ALL supposed "thunderbird" effigies are fantasy pieces and nothing else. No age beyond a couple of decades.


----------



## bottlekid76 (May 13, 2012)

Hi Mike,

 Yeah people are all across the board on the thunderbirds, with most it seems believing that they are fakes. Tom never claimed that it was a prehistoric original, just what he stated that it was rechipped from a prehistoric artifact. I hope that came out right in my earlier posts. If not, that is what I meant. He mentioned that since the chipping is starting to show some light patina that it wasn't done anytime recently. Bottom line is there's just no way to know for certain when that part was done exactly. So much is speculation.

 Most of what I have read is that since no archies have documented a find of a flint one from a recovery, that the general concensus is 99.9% are fakes or modern. I don't disagree with that, and have seen quite a few online of the fakes. 

 Pat- I didn't give much for it, it was at a yard sale

 Thanks guys, []

 ~Tim


----------



## AntiqueMeds (May 13, 2012)

> no archies have documented a find of a flint one from a recovery


 
 yes, that's a tough point to get past.


----------



## bottlekid76 (May 13, 2012)

Indeed Matt


----------



## AntiqueMeds (May 13, 2012)

When I dug in college (with an archaeologist) we found some pretty odd stuff.
 We found a huge human femur which was polished like a war club. Guessing it was a trophy item. Someone did the David and Goliath deal I guess[]
 We also found a large cooking pot that had a human hand and part of a jaw in it. Yum.
 Right before I got there they dug a burial which had 15,000 shell beads and copper earings on it.
 Not much in the way of good lithics though in Tidewater VA.


----------



## lexdigger (May 13, 2012)

I'm gonna say that this is a modern day flint knappers fantasy piece. These are often sold at tourist attractions on or near Indian Reservations. 

 A True native american effigy artifact would be much more elaborate than this and would be made of a much higher quality stone. 

 If it does not have an authentic Davis, Jackson, Rogers or Perino Paper... the paper is pretty much worthless. Just about Every artifact collector with a website is now offering this service, but many do not have the knowledge to provide accurate information.


----------



## Plumbata (May 14, 2012)

Interesting piece, but I agree with everything Lexdigger said.

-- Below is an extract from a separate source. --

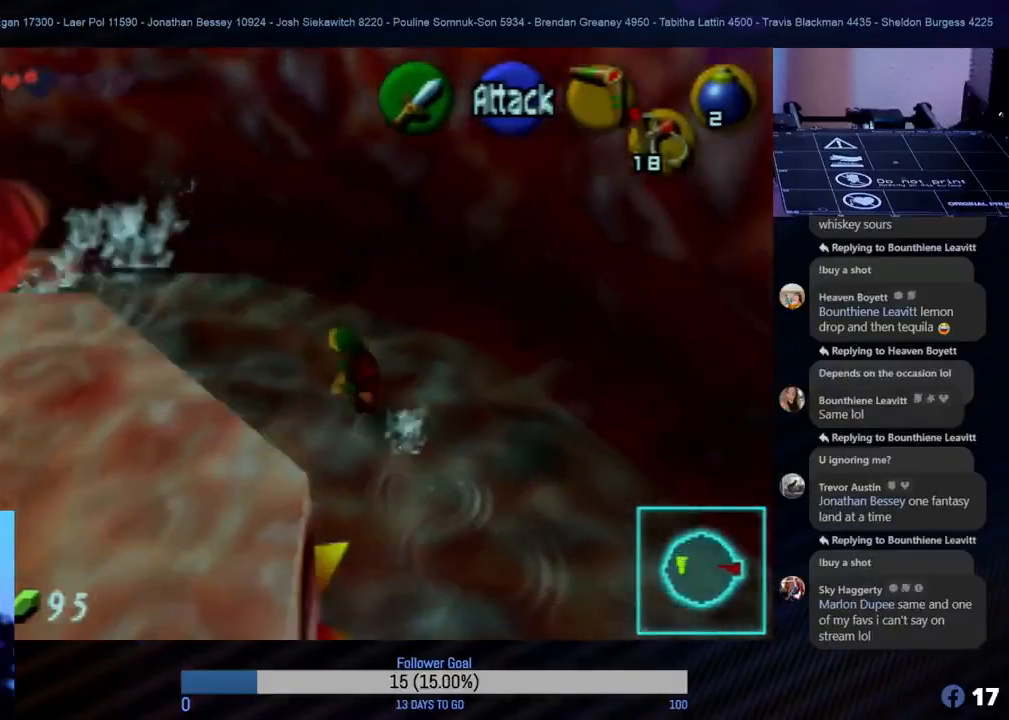
{"buttons": [], "left_stick": "up-left", "events": []}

 It would have been more fancy; that looks more like a "craft" item than an attempt at art (saw a modern bear chipped out of an old scraper not too long ago, much like your piece), and whatever patina may have been seen on the newer chips could have been placed intentionally by the maker, or deposited after a week or two of carrying in a pocket or handling with hands not totally clean and free from skin oils. I unintentionally "aged" several items when I was younger by carrying them around and showing people. Bit more careful about that now.

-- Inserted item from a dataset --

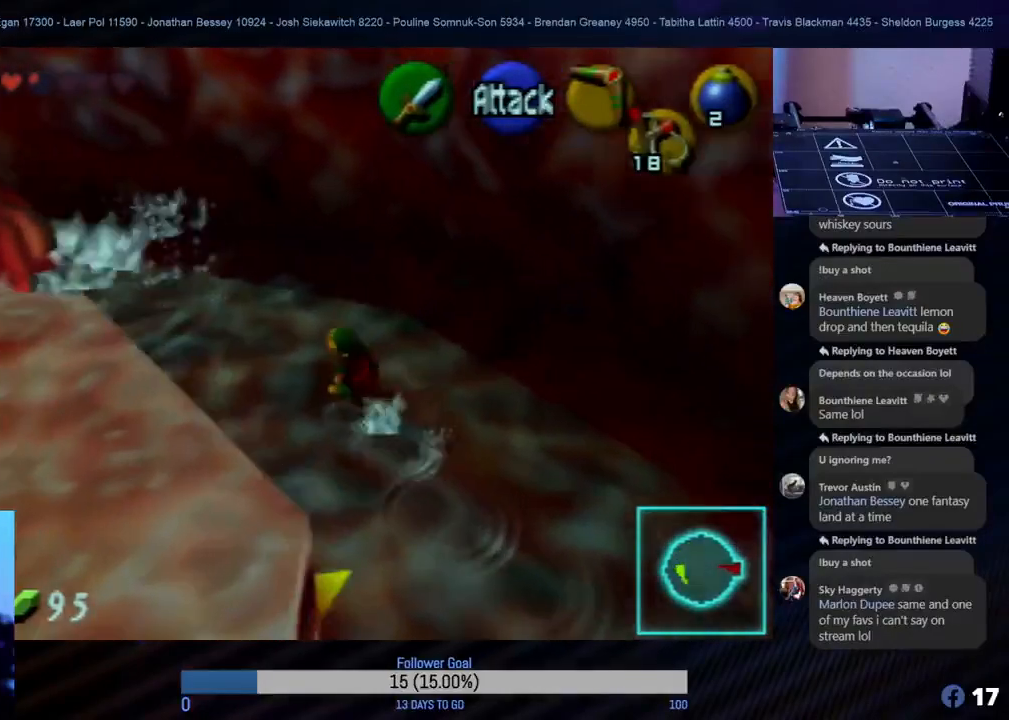
{"buttons": [], "left_stick": "up-left", "events": []}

 Hope it's the real deal, but doubt it so I'd just try to sell it on eBay and use the proceeds towards getting more of those fine old sodas you like, and which are a bit easier to date too. []


----------



## OsiaBoyce (May 14, 2012)

> ORIGINAL: Plumbata
> 
> Interesting piece, but I agree with everything Lexdigger said.
> 
> ...


 
  "Sell it on ebay"...........seems ol' Plumb is in favor of perpetuating a fraud. Seems we know his mind works now huh?[]

  How about this, next time you are in doubt about the authenticity of an object......just whip this bad boy out and remind yourself how easy it is to get dupped.

 Here's a little ditty to sing when you take it out for a peek.

http://www.youtube.com/watch?v=pMxNyBXK7_E


----------



## Plumbata (May 16, 2012)

No, you really don't, but we know how your mind works.

 By "sell it on eBay", I figured it was understood that the certificate would be included, doubts of age voiced by skilled collectors here referenced along with the circumstances surrounding the acquisition, and the admission by Tim that he isn't an expert. Maybe get 20 bucks back to spend on bottles. I was going to post that more or less, but figured anyone with an ounce of smarts would understand the intent of the suggestion so decided against writing an even longer post.

 Apparently some people possess far less than an ounce of smarts, though.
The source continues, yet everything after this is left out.